Open Chobbes opened 10 years ago
I think this is a good idea
Mmmkay. Not sure how well it will work with beamer, but I have some LaTeX stuff that uses the subfiles package to deal with multiple files. Maybe this package will be useful... When I take notes for class with LaTeX I write each day in a separate directory and generate a main file that includes all of them, so I can have PDFs of individual days, or a big PDF with all of the days... I like to preview the individual parts, at least. There are a bunch of different ways to include stuff in LaTeX, but most don't allow the individual components to be typeset separately. Subfiles does this.
I use it for this hack, anyway: https://github.com/Chobbes/NoteTakers
So maybe it will be useful here?
Also what editor is everybody using? I'd like to maybe start an org-mode (it's like emacs super markdown and more) file to maybe cover some of the speech parts / ideas / whatever. I know vim has some vim-org things, but I don't know how well they work. It is plain text, so you can deal with it anyway. Maybe markdown is better for all of you? Opinions?
I use vim. Vim-org works for basic collapsing and expanding, I'm happy going this route.
Just read about the Subfile package, it seems like a good choice. I wonder if we might need to extract the style setup code to a file to be regularly included in each subfile?
As a heads up if there is a particular way I should write my latex code rather than just copy it into the main file please tell me. I have no idea what most of the stuff you're talking about is. Also I use sublime.
I moved everything to a preamble so it can be included regularly. I don't think you need to include it in the subfiles - the subfile package looks at the main file for packages.
You just have to make another document that looks something like this:
https://github.com/Chobbes/NoteTakers/blob/master/template/template.tex
Of course the argument to the subfiles document class should be the path to presentation.tex, and then write whatever in that document. In the main file you put \subfile{whateverthesubfilewas} where you want it to go, don't include the file extension. If you can't figure it out putting stuff in the main presentation.tex file will not be the end of the world -- we can just move it.
Ok so I just include the additional line and change the text in it to reflect where the preamble is in relation to the file?
Not the preamble, presentation.tex
But yeah, pretty much.
Do I need to obtain subfiles.cls from somewhere? It keeps returning a error when I try and compile it.
Need a \usepackage{subfiles} in presentation.tex?

#### [SUPPLIED DATA]

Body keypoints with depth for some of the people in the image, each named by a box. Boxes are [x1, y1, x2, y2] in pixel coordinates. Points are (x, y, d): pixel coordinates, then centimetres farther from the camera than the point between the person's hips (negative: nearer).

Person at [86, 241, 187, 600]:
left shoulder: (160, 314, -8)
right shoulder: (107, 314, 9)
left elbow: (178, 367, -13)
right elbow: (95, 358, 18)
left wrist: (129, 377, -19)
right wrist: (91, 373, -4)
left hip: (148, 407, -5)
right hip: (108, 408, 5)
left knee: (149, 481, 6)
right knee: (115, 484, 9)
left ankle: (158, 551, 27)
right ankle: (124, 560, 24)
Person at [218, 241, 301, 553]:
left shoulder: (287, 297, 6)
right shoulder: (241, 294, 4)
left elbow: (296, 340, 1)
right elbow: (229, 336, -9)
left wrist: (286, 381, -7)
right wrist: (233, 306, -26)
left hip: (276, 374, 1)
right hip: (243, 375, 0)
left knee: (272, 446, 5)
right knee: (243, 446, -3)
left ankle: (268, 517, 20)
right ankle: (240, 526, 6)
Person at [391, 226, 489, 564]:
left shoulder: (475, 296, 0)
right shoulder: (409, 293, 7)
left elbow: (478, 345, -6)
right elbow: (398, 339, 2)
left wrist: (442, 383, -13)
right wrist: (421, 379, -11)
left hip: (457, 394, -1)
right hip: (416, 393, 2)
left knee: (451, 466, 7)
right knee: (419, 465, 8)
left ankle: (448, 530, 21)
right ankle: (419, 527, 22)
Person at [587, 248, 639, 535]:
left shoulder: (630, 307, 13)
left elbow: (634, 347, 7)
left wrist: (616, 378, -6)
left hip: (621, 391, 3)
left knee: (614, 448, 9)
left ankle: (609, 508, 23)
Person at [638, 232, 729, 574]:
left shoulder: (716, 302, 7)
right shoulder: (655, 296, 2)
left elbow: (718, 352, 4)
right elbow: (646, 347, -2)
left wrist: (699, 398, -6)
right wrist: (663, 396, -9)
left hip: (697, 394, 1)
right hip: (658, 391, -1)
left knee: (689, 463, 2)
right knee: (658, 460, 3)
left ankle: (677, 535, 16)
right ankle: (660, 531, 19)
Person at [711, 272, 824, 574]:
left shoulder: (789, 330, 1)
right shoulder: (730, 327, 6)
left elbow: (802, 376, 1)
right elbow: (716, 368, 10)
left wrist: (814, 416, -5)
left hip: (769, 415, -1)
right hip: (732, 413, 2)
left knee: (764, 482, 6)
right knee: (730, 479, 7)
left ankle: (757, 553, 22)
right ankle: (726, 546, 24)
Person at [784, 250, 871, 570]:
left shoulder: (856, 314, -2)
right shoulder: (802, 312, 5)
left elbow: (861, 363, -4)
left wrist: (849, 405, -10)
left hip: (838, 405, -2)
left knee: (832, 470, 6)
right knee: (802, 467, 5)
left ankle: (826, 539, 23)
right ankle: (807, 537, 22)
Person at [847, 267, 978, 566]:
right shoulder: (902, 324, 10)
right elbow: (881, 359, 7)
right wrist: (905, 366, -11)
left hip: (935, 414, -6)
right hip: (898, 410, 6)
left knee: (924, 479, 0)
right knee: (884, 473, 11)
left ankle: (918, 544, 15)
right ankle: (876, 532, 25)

#### [REQUIREMENT A]
In the discussion about the LaTeX subfiles package, where does the subfiles package look for packages?
#### [REQUIREMENT B]
Carry the discussion about the LaTeX subfiles package forward from its last message.

#### [EXERCISE RESPONSE A]
It looks at the main file.

#### [EXERCISE RESPONSE B]
Hmm that doesn't fix it. Still returns the same error saying it can't find the file subfiles.cls. Can it be the installation? I just grabbed texlive-full from the ubuntu repository.
"apt-cache search subfiles" shows texlive-latex-extra, maybe try installing that?
If all else fails stuff it in a branch and push it so we can look at it.
Oh wait should I be including any additional includes in the other files so it knows where my file is?
I have no idea what you're doing. Make a branch and push it.
Ok I pushed a new branch. I'm still working on it so there's not much in the file just yet.
I can build a pdf with this. Changed it to use frames, and lstlisting instead of verbatim (don't use verbatim for code).
Are we actually talking about the history? I don't really think there is enough time, and I don't think it's worth talking about LISP and stuff. It seems to clash with the rest of it in my opinion.
We can gloss over the history. I'll remove going into any language specifics. The history itself can be tied into the motivation for using functional languages.
So using just the make command should compile it correctly then? I'm getting the PDF but the content from dylan.tex isn't showing up. I can just go back to coding normally and it can be worked out on Thursday.
Also thanks for the tip. I haven't used LaTeX much before.
You would have to edit the Makefile for that. I am just calling pdflatex manually - well, AucTeX does it for me, but you get the point.
Do we want to stuff everything inside of the one .tex file, or should we break the presentation up into parts with multiple files included into the main presentation?
There's at least one advantage in doing this... We may end up with less merge conflicts. It might help us focus on our areas too. Thoughts?